**Exercise:** Reproduce the lines from the one containing "1. Csomagold ki" up to and including the one containing "### Kézi lemez", replacing "játéklemezt" with "lemezt" and leaving everything else unchanged.
##### Data shown #####
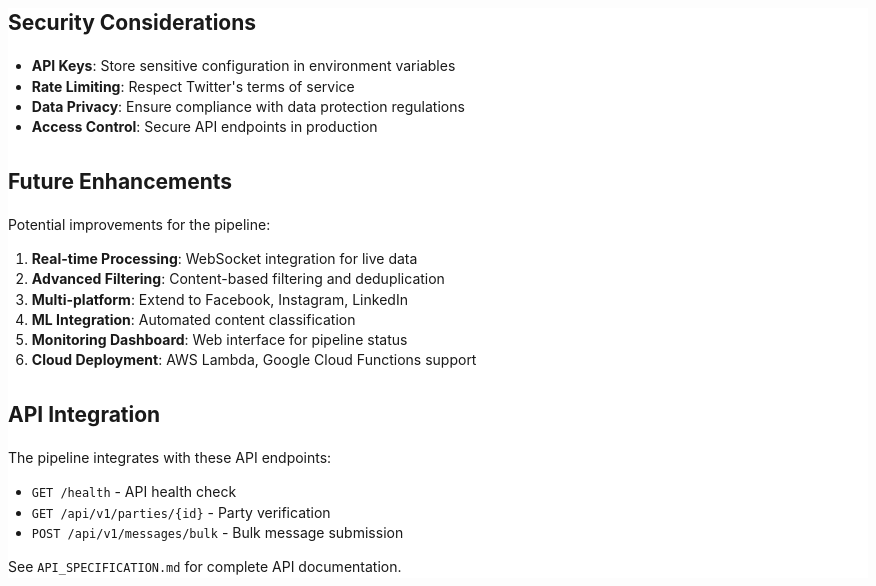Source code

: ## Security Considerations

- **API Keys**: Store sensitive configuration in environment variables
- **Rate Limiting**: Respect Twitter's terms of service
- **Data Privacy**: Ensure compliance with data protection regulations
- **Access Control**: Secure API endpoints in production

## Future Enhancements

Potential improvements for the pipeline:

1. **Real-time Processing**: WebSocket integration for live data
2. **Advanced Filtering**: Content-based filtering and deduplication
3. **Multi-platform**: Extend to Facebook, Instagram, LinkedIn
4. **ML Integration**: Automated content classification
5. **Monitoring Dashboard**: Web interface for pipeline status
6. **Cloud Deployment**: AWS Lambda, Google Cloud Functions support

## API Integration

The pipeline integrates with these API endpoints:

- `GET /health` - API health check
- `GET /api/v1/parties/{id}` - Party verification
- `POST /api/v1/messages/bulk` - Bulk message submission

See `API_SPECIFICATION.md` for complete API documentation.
#####
##### Data shown #####
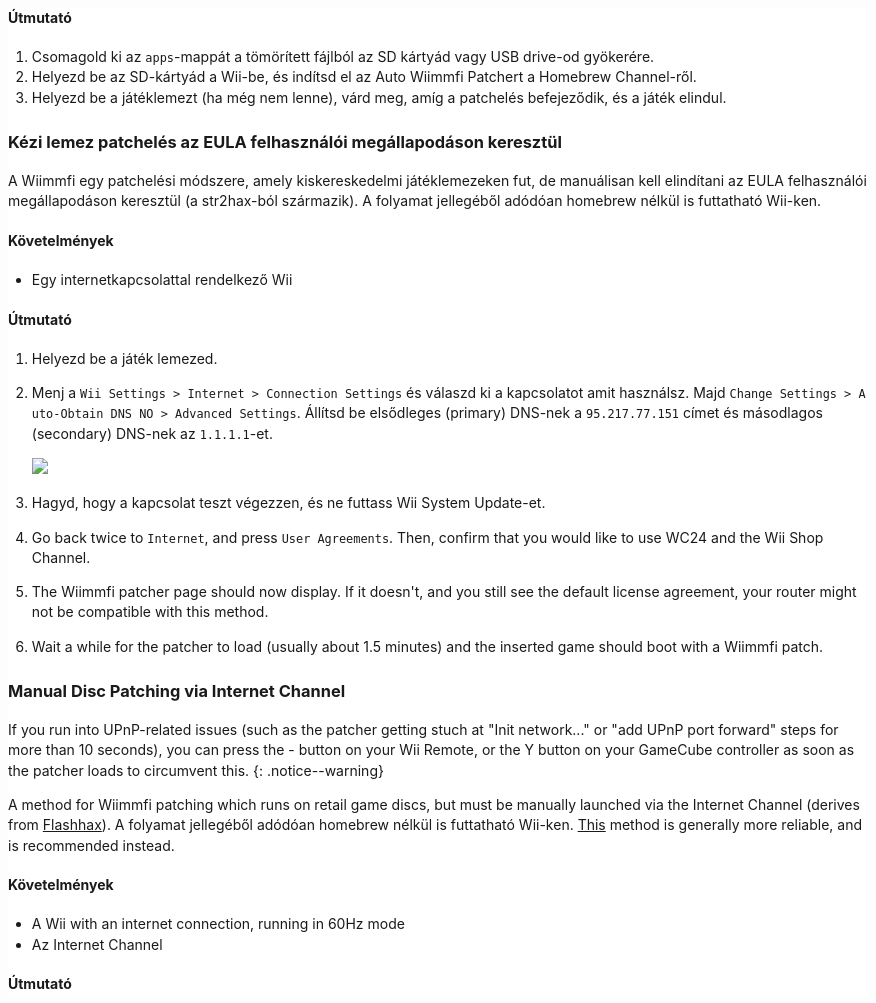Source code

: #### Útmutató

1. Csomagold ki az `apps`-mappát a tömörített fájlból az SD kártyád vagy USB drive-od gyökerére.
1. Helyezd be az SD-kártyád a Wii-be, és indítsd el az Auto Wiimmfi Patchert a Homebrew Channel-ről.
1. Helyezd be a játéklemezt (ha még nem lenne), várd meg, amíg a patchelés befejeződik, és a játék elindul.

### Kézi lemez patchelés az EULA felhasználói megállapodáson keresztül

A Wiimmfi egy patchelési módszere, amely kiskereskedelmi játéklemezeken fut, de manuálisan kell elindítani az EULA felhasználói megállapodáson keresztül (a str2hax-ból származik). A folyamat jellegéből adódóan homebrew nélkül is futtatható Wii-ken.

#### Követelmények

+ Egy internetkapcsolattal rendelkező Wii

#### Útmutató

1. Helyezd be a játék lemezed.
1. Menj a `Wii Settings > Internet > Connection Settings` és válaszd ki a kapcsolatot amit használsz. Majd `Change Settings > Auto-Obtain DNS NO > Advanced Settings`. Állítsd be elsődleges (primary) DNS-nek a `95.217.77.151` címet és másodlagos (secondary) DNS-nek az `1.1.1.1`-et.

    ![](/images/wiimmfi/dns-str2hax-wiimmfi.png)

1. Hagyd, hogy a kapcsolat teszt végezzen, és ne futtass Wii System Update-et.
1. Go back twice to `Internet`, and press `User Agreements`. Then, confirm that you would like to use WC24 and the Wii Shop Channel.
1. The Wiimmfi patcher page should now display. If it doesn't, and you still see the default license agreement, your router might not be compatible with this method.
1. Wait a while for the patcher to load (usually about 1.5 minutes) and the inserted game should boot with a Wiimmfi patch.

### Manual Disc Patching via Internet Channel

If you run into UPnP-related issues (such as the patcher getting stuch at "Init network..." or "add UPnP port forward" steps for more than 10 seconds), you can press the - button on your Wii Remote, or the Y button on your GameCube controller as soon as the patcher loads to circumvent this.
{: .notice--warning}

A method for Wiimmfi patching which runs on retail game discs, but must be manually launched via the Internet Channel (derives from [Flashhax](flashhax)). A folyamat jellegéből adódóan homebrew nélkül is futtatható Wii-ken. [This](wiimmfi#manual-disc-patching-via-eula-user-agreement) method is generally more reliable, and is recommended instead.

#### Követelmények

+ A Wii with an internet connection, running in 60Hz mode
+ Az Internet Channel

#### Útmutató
#####
**Answer to this problem:**
1. Csomagold ki az `apps`-mappát a tömörített fájlból az SD kártyád vagy USB drive-od gyökerére.
1. Helyezd be az SD-kártyád a Wii-be, és indítsd el az Auto Wiimmfi Patchert a Homebrew Channel-ről.
1. Helyezd be a lemezt (ha még nem lenne), várd meg, amíg a patchelés befejeződik, és a játék elindul.

### Kézi lemez patchelés az EULA felhasználói megállapodáson keresztül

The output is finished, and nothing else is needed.